Here are a few debts that can pay off in the long run:
The main draw of personal loans and similar financial products is the freedom bestowed upon the borrower regarding what they can use it for. This makes online installment loans and other short-term borrowing options potentially useful in the preservation of a home, repair of a vehicle, or purchase of equipment used to earn money. What these and similar examples demonstrate is the way in which a personal loan can enable someone to protect assets as well as generate income, both of which have the potential for a strong return on investment down the road. At the same time, the freedom of personal loans runs the risk of irresponsible usage. By spending the money on a vacation or new clothes, borrowers are not using it to attain financial security and instead are finding themselves deeper in debt.
There are two types of mortgages that can pay off with financial freedom over time. Taking on a mortgage for a family home can be a great way to build equity over time.
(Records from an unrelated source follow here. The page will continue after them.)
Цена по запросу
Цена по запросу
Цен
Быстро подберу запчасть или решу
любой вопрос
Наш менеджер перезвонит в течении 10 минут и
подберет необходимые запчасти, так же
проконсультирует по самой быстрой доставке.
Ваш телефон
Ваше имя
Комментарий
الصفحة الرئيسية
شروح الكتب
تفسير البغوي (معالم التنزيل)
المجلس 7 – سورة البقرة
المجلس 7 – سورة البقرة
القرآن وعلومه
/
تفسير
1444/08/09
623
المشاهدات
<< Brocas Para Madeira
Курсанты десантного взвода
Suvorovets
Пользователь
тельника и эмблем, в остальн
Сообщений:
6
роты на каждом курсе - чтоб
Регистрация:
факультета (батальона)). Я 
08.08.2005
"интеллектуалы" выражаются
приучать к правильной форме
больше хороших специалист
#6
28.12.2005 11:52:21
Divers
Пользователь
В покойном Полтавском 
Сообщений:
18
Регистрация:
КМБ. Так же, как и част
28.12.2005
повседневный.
The house will effectively become a forced savings account, and homeowners can hopefully be able to downsize after retirement and access some cash. It can also be a good idea to borrow for rental homes. As long as the home or apartment complex remains rented, the tenants will pay off the mortgage for the borrower. After the mortgage is paid off, the monthly rent will largely just go toward improving the financial situation of the owner. He or she can continue to collect rent checks or sell the homes and pocket the proceeds.
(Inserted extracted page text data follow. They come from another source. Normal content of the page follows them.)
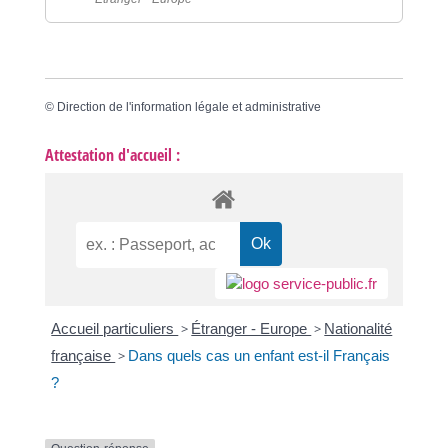
©
Direction de l'information légale et administrative
Attestation d'accueil :
Accueil particuliers
>
Étranger - Europe
>
Nationalité
française
>
Dans quels cas un enfant est-il Français
?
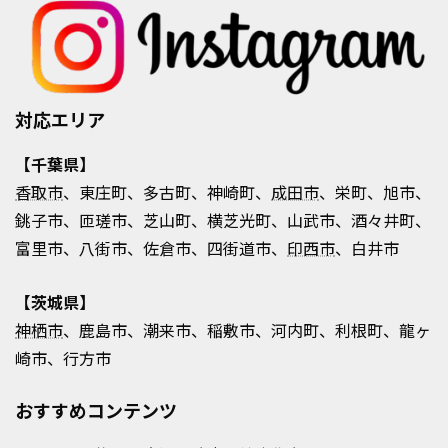
対応エリア
【千葉県】
香取市
、東庄町、多古町、神崎町、
成田市
、栄町、旭市、
銚子市、匝瑳市、芝山町、横芝光町、山武市、酒々井町、
富里市、八街市、佐倉市、四街道市、
印西市
、白井市
【茨城県】
神栖市
、鹿島市、潮来市、稲敷市、河内町、利根町、龍ヶ
崎市、行方市
おすすめコンテンツ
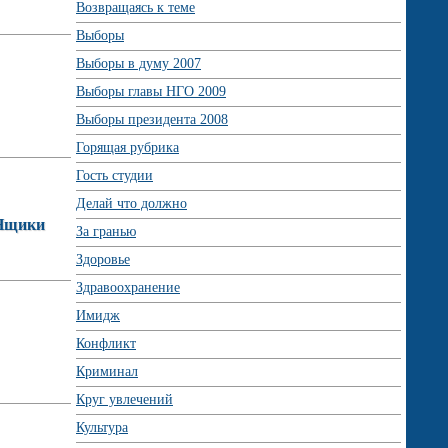
Возвращаясь к теме
Выборы
Выборы в думу 2007
Выборы главы НГО 2009
Выборы президента 2008
Горящая рубрика
Гость студии
Делай что должно
ВНщики
За гранью
Здоровье
Здравоохранение
Имидж
Конфликт
Криминал
Круг увлечений
Культура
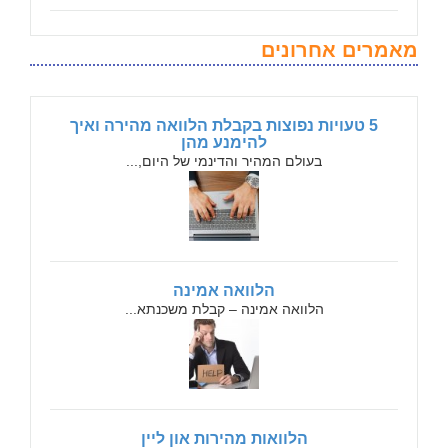
מאמרים אחרונים
5 טעויות נפוצות בקבלת הלוואה מהירה ואיך
להימנע מהן
בעולם המהיר והדינמי של היום,...
הלוואה אמינה
הלוואה אמינה – קבלת משכנתא...
הלוואות מהירות און ליין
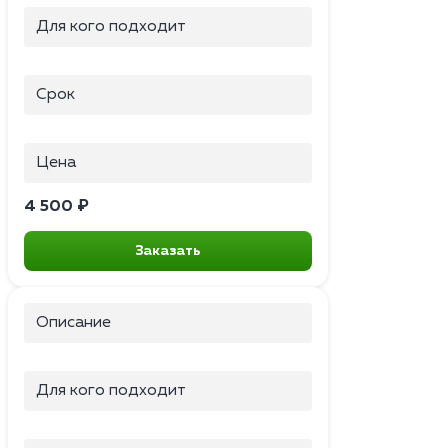
Для кого подходит
Срок
Цена
4 500 ₽
Заказать
Описание
Для кого подходит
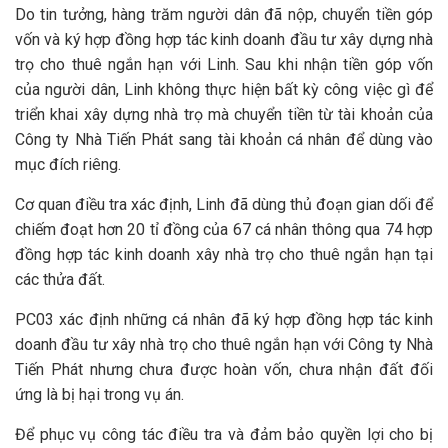
Do tin tưởng, hàng trăm người dân đã nộp, chuyển tiền góp
vốn và ký hợp đồng hợp tác kinh doanh đầu tư xây dựng nhà
trọ cho thuê ngắn hạn với Linh. Sau khi nhận tiền góp vốn
của người dân, Linh không thực hiện bất kỳ công việc gì để
triển khai xây dựng nhà trọ mà chuyển tiền từ tài khoản của
Công ty Nhà Tiến Phát sang tài khoản cá nhân để dùng vào
mục đích riêng.
Cơ quan điều tra xác định, Linh đã dùng thủ đoạn gian dối để
chiếm đoạt hơn 20 tỉ đồng của 67 cá nhân thông qua 74 hợp
đồng hợp tác kinh doanh xây nhà trọ cho thuê ngắn hạn tại
các thửa đất.
PC03 xác định những cá nhân đã ký hợp đồng hợp tác kinh
doanh đầu tư xây nhà trọ cho thuê ngắn hạn với Công ty Nhà
Tiến Phát nhưng chưa được hoàn vốn, chưa nhận đất đối
ứng là bị hại trong vụ án.
Để phục vụ công tác điều tra và đảm bảo quyền lợi cho bị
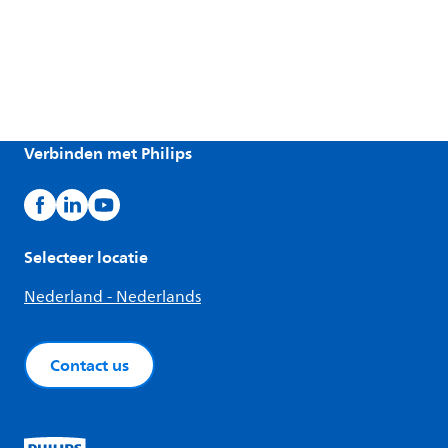
Verbinden met Philips
Selecteer locatie
Nederland - Nederlands
Contact us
Would-be entrepreneurs might have great ideas. What they frequently lack, however, is money. This is where a small business loan or a strategic credit card application can provide a quick infusion of capital that can take the small business from an idea to a reality. As long as the business can bring in enough cash to pay the bills, the dream can stay alive. The biggest risk is a lack of revenue that can make it difficult to pay the bills off.
A final way that debt can pay off to financial freedom is through taking on student loans. Ideally, people will be able to cash flow an education. This is not possible for many people, especially those who want to get professional degrees. Those who earn a JD or an MD will likely benefit through higher earnings so a student loan can be an investment for these people. One of the risks of borrowing with student loans is the possibility that a good job will not come, and the loans cannot be discharged in bankruptcy. The borrowers are basically stuck with a growing debt at that point.
Not all debts are created equal. Purchasing a new pair of shoes or a handbag on credit for a couple hundred dollars is not a good idea. On the other hand, borrowing for a house or higher education can really pay off. A good rule of thumb is only to borrow to make money, not to spend money.